O despertar do mundo árabe deve trazer uma nova luz a Washington
Mesmo que os protestos que abalam o Egito cessem nos próximos dias, o caos instaurado no país mudou para sempre a relação entre o povo egípcio e seu governo.
Cairo - O ditador do Egito, Hosni Mubarak, 82 anos, lançou uma violenta ofensiva contra o movimento que exige sua saída do cargo, coordenando um ataque de seus simpatizantes contra milhares de manifestantes oposicionistas acampados no centro da capital, Cairo.
A Praça Tahrir, epicentro da revolta antigoverno iniciada há nove dias em todo o país, transformou-se em cenário de uma guerra civil que matou ao menos 3 pessoas e feriu 639.
A ação do governo para pôr fim ao levante começou a ser delineada em discurso feito ontem pelo ditador, no qual Mubarak, no poder desde 1981, anunciou que não concorreria a um oitavo mandato seguido nas eleições presidenciais de setembro pleitos no Egito são amplamente vistos como manipulados pelo governo.
O movimento anti-Mubarak rejeitou o anúncio e prometeu seguir protestando por sua saída imediata. O Exército, visto com simpatia pela oposição, reagiu pedindo aos manifestantes que abandonassem a praça, num possível sinal antecipado dos transtornos em porvir.
Em meio a um bombardeio de propaganda pró-Mubarak na tevê oficial, dezenas de pessoas se aglomeraram na manhã de ontem em frente ao complexo de prédios que abriga parte da imprensa nacional e estrangeira. Pessoas carregando retratos do ditador gritavam "não vá embora e "com minha alma e meu sangue, me sacrificarei por ti, ó Mubarak.
Horas depois, o número de simpatizantes do regime chegava a milhares. Surgiram então os primeiros gritos de "vamos todos tomar Tahrir. Uma gigantesca coluna começou a marchar rumo à praça, a menos de um quilômetro.
Após as primeiras trocas de socos e pontapés, manifestantes começaram a quebrar a calçada com o intuito de formar pedras para ser jogadas contra os inimigos. A reportagem viu também pessoas desmontando cartazes para usar a estrutura de metal e madeira como paus. Um caminhão militar teve o parabrisa quebrado por pessoas que queriam usar estilhaços como armas.
As multidões pró e antigoverno avançavam alternadamente, umas contra as outras, numa incontrolável movimentação de massas.
Numa cena surreal, as fileiras pró-Mubarak se abriram para deixar passar homens com paus e lanças e montados em cima de cavalos e dromedários, que avançaram a toda velocidade para cima dos anti-Mubarak. Soldados a bordo de tanques estacionados há dias na praça não se mexiam. Não havia nenhum policial visível nas ruas.
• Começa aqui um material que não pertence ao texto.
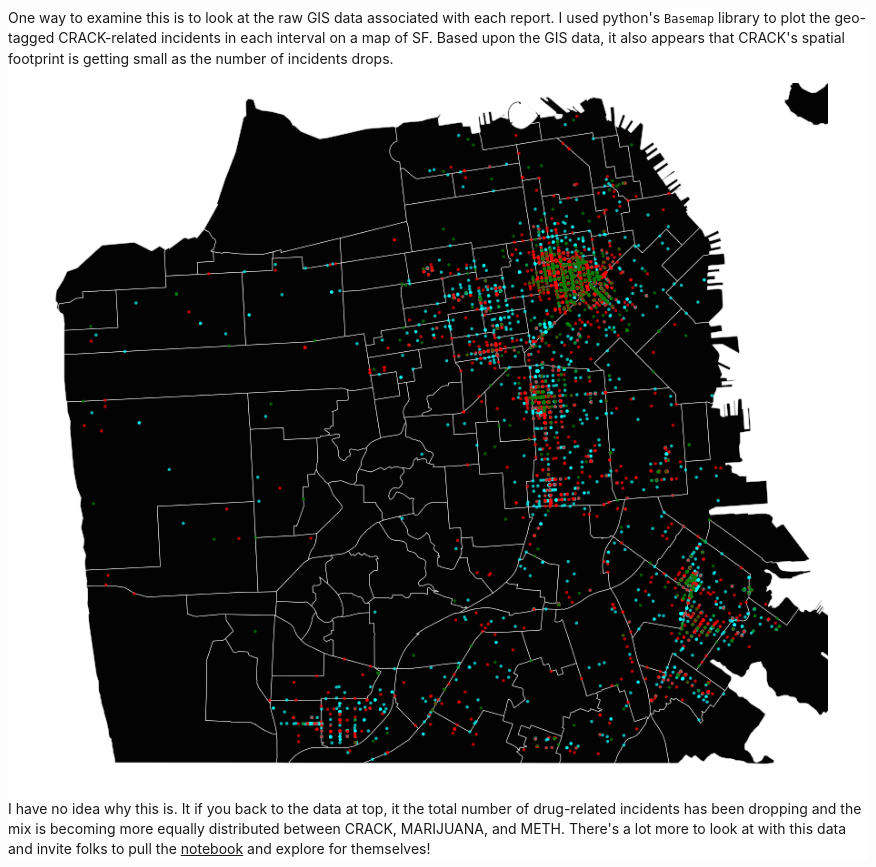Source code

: 
One way to examine this is to look at the raw GIS data associated with each report. I used python's `Basemap` library to plot the geo-tagged CRACK-related incidents in each interval on a map of SF. Based upon the GIS data, it also appears that CRACK's spatial footprint is getting small as the number of incidents drops. 

<figure>
<img src="/assets/crack_map.png" width="100%">
<figcaption>
</figcaption>
</figure>

I have no idea why this is. It if you back to the data at top, it the total number of drug-related incidents has been dropping and the mix is becoming more equally distributed between CRACK, MARIJUANA, and METH. There's a lot more to look at with this data and invite folks to pull the [notebook](http://nbviewer.ipython.org/github/lmart999/GIS/blob/master/SF_GIS_Crime.ipynb) and explore for themselves!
A violência aumentou ao anoitecer. Uma barricada feita com pedaços de lataria de carros separava até agora os dois campos a cerca de 100 metros do centro da praça. Choviam pedras e coquetéis molotov dos dois lados.
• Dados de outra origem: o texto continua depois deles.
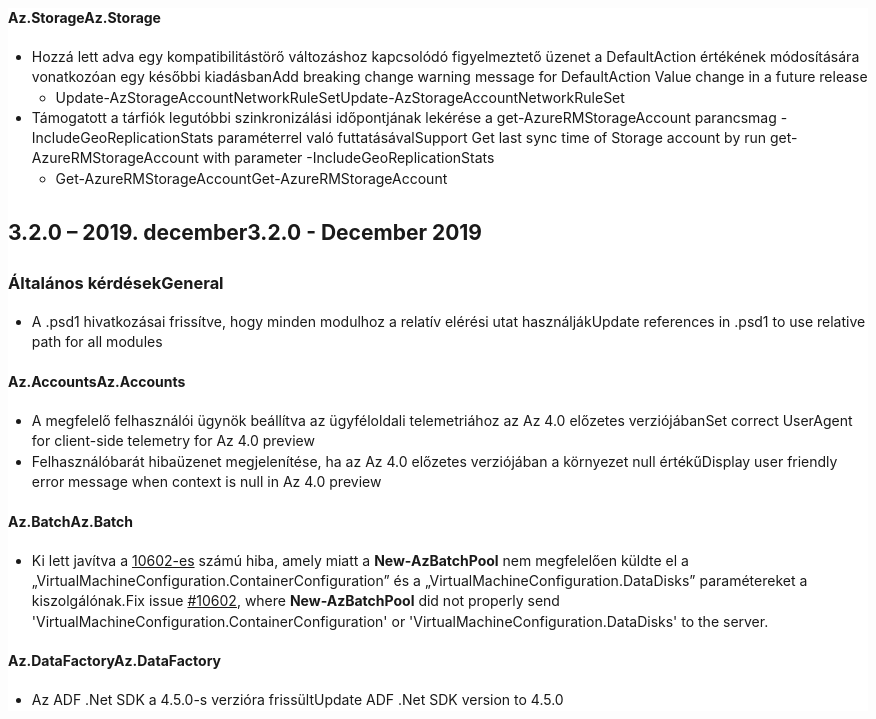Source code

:#### <a name="azstorage"></a><span data-ttu-id="bf015-165">Az.Storage</span><span class="sxs-lookup"><span data-stu-id="bf015-165">Az.Storage</span></span>
* <span data-ttu-id="bf015-166">Hozzá lett adva egy kompatibilitástörő változáshoz kapcsolódó figyelmeztető üzenet a DefaultAction értékének módosítására vonatkozóan egy későbbi kiadásban</span><span class="sxs-lookup"><span data-stu-id="bf015-166">Add breaking change warning message for DefaultAction Value change in a future release</span></span>
    - <span data-ttu-id="bf015-167">Update-AzStorageAccountNetworkRuleSet</span><span class="sxs-lookup"><span data-stu-id="bf015-167">Update-AzStorageAccountNetworkRuleSet</span></span>
* <span data-ttu-id="bf015-168">Támogatott a tárfiók legutóbbi szinkronizálási időpontjának lekérése a get-AzureRMStorageAccount parancsmag -IncludeGeoReplicationStats paraméterrel való futtatásával</span><span class="sxs-lookup"><span data-stu-id="bf015-168">Support Get last sync time of Storage account by run get-AzureRMStorageAccount with parameter -IncludeGeoReplicationStats</span></span> 
    - <span data-ttu-id="bf015-169">Get-AzureRMStorageAccount</span><span class="sxs-lookup"><span data-stu-id="bf015-169">Get-AzureRMStorageAccount</span></span>

## <a name="320---december-2019"></a><span data-ttu-id="bf015-170">3.2.0 – 2019. december</span><span class="sxs-lookup"><span data-stu-id="bf015-170">3.2.0 - December 2019</span></span>

### <a name="general"></a><span data-ttu-id="bf015-171">Általános kérdések</span><span class="sxs-lookup"><span data-stu-id="bf015-171">General</span></span>
* <span data-ttu-id="bf015-172">A .psd1 hivatkozásai frissítve, hogy minden modulhoz a relatív elérési utat használják</span><span class="sxs-lookup"><span data-stu-id="bf015-172">Update references in .psd1 to use relative path for all modules</span></span>

#### <a name="azaccounts"></a><span data-ttu-id="bf015-173">Az.Accounts</span><span class="sxs-lookup"><span data-stu-id="bf015-173">Az.Accounts</span></span>
* <span data-ttu-id="bf015-174">A megfelelő felhasználói ügynök beállítva az ügyféloldali telemetriához az Az 4.0 előzetes verziójában</span><span class="sxs-lookup"><span data-stu-id="bf015-174">Set correct UserAgent for client-side telemetry for Az 4.0 preview</span></span>
* <span data-ttu-id="bf015-175">Felhasználóbarát hibaüzenet megjelenítése, ha az Az 4.0 előzetes verziójában a környezet null értékű</span><span class="sxs-lookup"><span data-stu-id="bf015-175">Display user friendly error message when context is null in Az 4.0 preview</span></span>

#### <a name="azbatch"></a><span data-ttu-id="bf015-176">Az.Batch</span><span class="sxs-lookup"><span data-stu-id="bf015-176">Az.Batch</span></span>
* <span data-ttu-id="bf015-177">Ki lett javítva a [10602-es](https://github.com/Azure/azure-powershell/issues/10602) számú hiba, amely miatt a **New-AzBatchPool** nem megfelelően küldte el a „VirtualMachineConfiguration.ContainerConfiguration” és a „VirtualMachineConfiguration.DataDisks” paramétereket a kiszolgálónak.</span><span class="sxs-lookup"><span data-stu-id="bf015-177">Fix issue [#10602](https://github.com/Azure/azure-powershell/issues/10602), where **New-AzBatchPool** did not properly send 'VirtualMachineConfiguration.ContainerConfiguration' or 'VirtualMachineConfiguration.DataDisks' to the server.</span></span>

#### <a name="azdatafactory"></a><span data-ttu-id="bf015-178">Az.DataFactory</span><span class="sxs-lookup"><span data-stu-id="bf015-178">Az.DataFactory</span></span>
* <span data-ttu-id="bf015-179">Az ADF .Net SDK a 4.5.0-s verzióra frissült</span><span class="sxs-lookup"><span data-stu-id="bf015-179">Update ADF .Net SDK version to 4.5.0</span></span>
Alguns militantes corriam entre a multidão levando caixas de legumes cheias de tijolos e pedaços de calçadas até a linha de frente, que arremessava os projéteis ininterruptamente. Árvores em volta da avenida estavam em chamas. Disparos de armas eram ouvidos com frequência.
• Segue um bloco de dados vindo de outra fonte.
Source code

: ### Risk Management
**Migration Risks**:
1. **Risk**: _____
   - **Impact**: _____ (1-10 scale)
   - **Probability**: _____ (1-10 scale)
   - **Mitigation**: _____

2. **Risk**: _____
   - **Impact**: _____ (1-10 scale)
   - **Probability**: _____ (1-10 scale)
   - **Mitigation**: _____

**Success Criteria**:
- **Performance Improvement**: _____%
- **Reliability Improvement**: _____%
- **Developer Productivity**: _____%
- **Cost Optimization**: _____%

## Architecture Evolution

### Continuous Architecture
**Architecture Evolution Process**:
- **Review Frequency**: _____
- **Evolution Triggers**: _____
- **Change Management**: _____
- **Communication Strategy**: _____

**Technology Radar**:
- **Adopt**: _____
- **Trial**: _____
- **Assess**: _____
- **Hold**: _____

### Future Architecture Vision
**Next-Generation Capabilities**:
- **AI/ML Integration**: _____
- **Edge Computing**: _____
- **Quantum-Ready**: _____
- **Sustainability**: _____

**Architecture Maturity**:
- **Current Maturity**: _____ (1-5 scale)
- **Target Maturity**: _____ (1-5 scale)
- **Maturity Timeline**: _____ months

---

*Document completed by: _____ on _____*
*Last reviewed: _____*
A todo instante, a multidão se abria para deixar passar grupos de homens carregando os feridos da linha de frente, quase todos jovens atingidos na cabeça por pedras. Alguns gemiam de dor. Os feridos eram levados até ambulâncias estacionadas na retaguarda. Alguns iam a hospitais, outros voltavam ao campo de batalha após receber curativos. No chão, marcas de vômito.
Os manifestantes pró-governo eram quase todos homens aparentando idade entre 20 e 40 anos, o que reforça suspeitas de que muitos eram funcionários do Estado, especialmente do tentacular aparato de segurança. Há relatos de que agentes à paisana ofereciam dinheiro a quem se dispusesse a integrar os protestos.
Analistas também afirmam que os manifestantes pró-governo eram os mesmos que haviam cometido os saques do último fim de semana, incluindo prisioneiros que foram libertados em meio ao caos.